I could see his outline now, at the top of the stairs. A few more steps, and he would be beside me. Panic froze my limbs, keeping me anchored to the stone while Armand edged his way towards me, past the arrow slit.

Then, in one flashing second, my whole world seemed to explode. The sudden stab of brilliant light came slashing through the arrow slit like lightning, and caught Armand full square upon the face. He tried to move and turned against the wall, and, frozen still, I heard the horrifying sound of grinding mortar giving way, and watched while Armand lurched to one side, out of sight. The light that had so blinded him kept shining, unconcerned, upon the settling dust and pebbles. It reflected even on the thick clouds moving low above the sharp and ragged edges of the roofless chamber I stood in.

And then I realised what had happened. The sunset, now, was nearly over. They had turned the floodlights on.

Armand hadn’t fallen, not completely. With one hand he kept a death grip on the stone ledge where the arrow slit had been. Half stunned, I sidled round and watched him while he scrabbled for a foothold. He couldn’t find one, but he managed to bring his other hand up to strengthen his grasp. And there he hung, suspended, muscles straining as he gathered all his energy to pull himself back up and in.

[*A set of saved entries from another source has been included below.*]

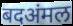
बदअंमलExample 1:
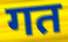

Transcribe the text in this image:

गत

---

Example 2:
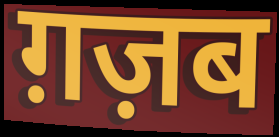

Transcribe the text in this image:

ग़ज़ब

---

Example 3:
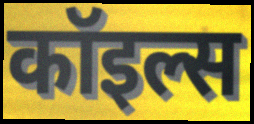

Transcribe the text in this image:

कॉइल्स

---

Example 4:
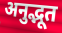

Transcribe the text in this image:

अनुद्भूत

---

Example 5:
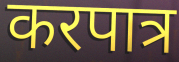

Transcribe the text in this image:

करपात्र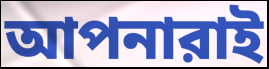
আপনারাইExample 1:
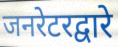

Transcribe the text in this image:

जनरेटरद्वारे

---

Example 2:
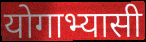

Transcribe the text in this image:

योगाभ्यासी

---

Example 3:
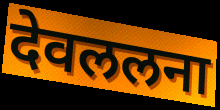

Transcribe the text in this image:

देवललना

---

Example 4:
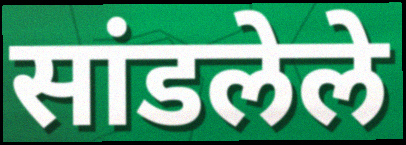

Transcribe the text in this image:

सांडलेले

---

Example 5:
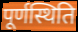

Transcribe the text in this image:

पूर्णस्थितिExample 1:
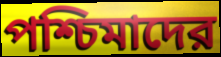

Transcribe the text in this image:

পশ্চিমাদের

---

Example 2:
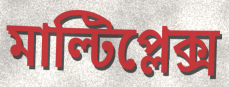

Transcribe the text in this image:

মাল্টিপ্লেক্স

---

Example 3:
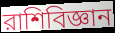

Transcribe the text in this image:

রাশিবিজ্ঞান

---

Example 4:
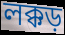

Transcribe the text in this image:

লক্কড়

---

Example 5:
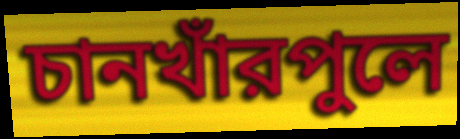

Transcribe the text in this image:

চানখাঁরপুলে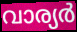
വാര്യർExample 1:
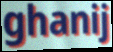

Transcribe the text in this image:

ghanij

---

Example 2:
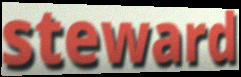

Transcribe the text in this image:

steward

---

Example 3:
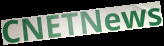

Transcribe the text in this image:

CNETNews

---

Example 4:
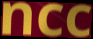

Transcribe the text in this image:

ncc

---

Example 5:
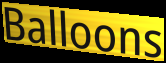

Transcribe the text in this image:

Balloons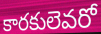
కారకులెవరోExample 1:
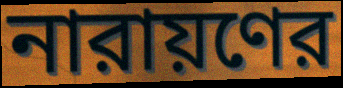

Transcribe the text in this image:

নারায়ণের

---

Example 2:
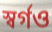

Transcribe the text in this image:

স্বর্গও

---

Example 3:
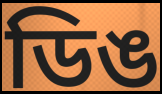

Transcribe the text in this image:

ডিঙ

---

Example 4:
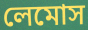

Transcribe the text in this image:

লেমোস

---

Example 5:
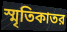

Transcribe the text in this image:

স্মৃতিকাতরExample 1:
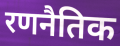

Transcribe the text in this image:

रणनैतिक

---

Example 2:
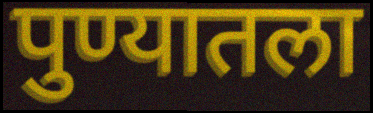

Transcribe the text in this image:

पुण्यातला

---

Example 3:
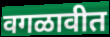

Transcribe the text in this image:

वगळावीत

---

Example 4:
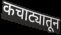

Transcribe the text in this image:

कचाट्यातून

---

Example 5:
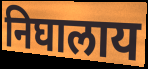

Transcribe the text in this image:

निघालाय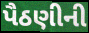
પૈઠણીની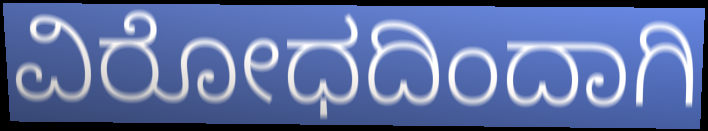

His fingers clung mere inches from my feet – I could have stepped on them, kicked at them, sent him to his death. It would, I thought, be no less than the man deserved. He’d killed Paul, hadn’t he? But even as I thought of Paul I knew I couldn’t do it, for in my mind I saw again Paul’s gentle face, his dark eyes gazing out across the darkly flowing river, and I heard again his voice telling me sadly: ‘People hate too much, you know?’

I knew.

And anyway, I thought, it was a sin to hate someone on Yom Kippur. I slowly crouched and braced myself with one hand against what remained of the wall, and stretched the other hand to take firm hold of Armand’s wrist. He raised his head to look at me. With all the floodlights angled up behind him I could only see a darkened outline of his face, I couldn’t see his eyes, and yet for some strange reason I believed I saw him smile at me. He turned his own hand slightly in my grasp until his fingers closed with mine. And then he just let go.

They told me later that when Armand fell, my group of would-be rescuers had only just arrived within the château grounds – that Harry was, in fact, still causing some kind of disturbance at the entrance booth. But somehow, when I spun away from the gaping, light-filled hole, Neil was there to catch me, his solid body shielding me from danger while his arms came round me strongly, firmly, warm as life itself.

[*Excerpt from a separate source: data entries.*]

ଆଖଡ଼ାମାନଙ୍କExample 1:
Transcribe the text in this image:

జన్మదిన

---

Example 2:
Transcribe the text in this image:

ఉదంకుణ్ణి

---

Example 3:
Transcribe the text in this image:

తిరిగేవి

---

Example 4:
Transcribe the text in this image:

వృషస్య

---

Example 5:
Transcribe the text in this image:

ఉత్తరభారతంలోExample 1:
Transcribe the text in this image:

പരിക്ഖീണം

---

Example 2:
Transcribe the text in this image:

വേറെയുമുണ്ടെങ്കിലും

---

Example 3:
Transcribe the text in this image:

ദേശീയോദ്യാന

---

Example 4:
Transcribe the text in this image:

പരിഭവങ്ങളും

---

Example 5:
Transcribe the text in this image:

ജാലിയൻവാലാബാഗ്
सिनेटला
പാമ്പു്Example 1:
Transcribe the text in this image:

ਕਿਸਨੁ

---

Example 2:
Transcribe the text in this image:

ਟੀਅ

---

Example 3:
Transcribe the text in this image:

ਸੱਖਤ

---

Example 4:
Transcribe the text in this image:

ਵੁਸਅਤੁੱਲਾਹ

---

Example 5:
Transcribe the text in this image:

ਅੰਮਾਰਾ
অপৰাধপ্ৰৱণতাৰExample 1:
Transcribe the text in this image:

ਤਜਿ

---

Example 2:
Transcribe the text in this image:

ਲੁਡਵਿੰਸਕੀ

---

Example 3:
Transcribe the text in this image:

I clung to him while, overhead, the clouds burst forth a final brilliant streak of golden red, as if the gates of heaven themselves had briefly opened, and closed again. My trembling stilled; the wind seemed to fall silent, and some weight I didn’t fully understand, a melancholy ages old, was lifted from my sobbing chest and drifted like an answered prayer into the darkness.

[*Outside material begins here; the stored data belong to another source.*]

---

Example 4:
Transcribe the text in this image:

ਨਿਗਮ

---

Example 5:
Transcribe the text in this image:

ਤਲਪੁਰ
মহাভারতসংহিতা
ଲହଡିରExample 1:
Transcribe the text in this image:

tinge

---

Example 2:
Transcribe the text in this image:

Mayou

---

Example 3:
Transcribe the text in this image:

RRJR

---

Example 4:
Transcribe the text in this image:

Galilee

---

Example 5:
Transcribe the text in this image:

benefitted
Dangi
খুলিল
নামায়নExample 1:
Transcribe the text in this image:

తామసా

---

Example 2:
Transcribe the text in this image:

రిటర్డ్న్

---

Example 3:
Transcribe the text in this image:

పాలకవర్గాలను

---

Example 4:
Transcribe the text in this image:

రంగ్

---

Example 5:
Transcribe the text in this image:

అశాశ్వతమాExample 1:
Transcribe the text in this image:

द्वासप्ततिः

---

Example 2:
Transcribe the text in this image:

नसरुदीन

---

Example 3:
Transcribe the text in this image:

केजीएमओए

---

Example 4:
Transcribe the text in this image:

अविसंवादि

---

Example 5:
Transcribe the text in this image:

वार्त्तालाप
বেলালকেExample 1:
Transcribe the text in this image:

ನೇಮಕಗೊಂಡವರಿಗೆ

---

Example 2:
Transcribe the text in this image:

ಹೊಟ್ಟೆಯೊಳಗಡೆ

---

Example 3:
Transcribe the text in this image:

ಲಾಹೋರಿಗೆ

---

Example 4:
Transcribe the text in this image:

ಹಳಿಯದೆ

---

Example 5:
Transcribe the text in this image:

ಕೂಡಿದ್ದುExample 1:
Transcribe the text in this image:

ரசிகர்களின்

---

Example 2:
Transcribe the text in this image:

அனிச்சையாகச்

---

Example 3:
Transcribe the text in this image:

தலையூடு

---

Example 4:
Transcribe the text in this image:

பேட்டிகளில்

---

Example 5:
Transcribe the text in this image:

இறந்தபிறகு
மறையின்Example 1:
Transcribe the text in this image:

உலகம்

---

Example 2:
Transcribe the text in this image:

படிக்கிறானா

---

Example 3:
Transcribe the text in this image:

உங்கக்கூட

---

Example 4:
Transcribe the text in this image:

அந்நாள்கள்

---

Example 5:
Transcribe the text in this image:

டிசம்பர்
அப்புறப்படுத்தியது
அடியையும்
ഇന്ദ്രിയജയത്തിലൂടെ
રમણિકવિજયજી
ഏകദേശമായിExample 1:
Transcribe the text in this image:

‘It’s all right, don’t be frightened, now,’ Neil said, his mouth moving down against my hair. ‘I’m here.’

CHAPTER THIRTY-ONE

… the long fantastic night

With all its doings had and had not been,

And all things were and were not.

Inspector Prieur proved to be a decent man. I’d thought as much the moment I’d first met him, when he’d come walking across the château yard, calm in the midst of the confusion, and gently coaxed me out of Neil’s protective hold. He’d looked like someone’s grandfather come down for sports day, with a vacuum flask in one hand and a dark wool blanket in the other. ‘You must be cold,’ he’d said to me. ‘I’ve brought you coffee.’ And then, when I was ready, he’d begun to ask me questions, but even that had been relaxed – less an interrogation than an undemanding chat. When it was finished, he had looked at me with understanding. ‘There is a child, they tell me. A little girl.’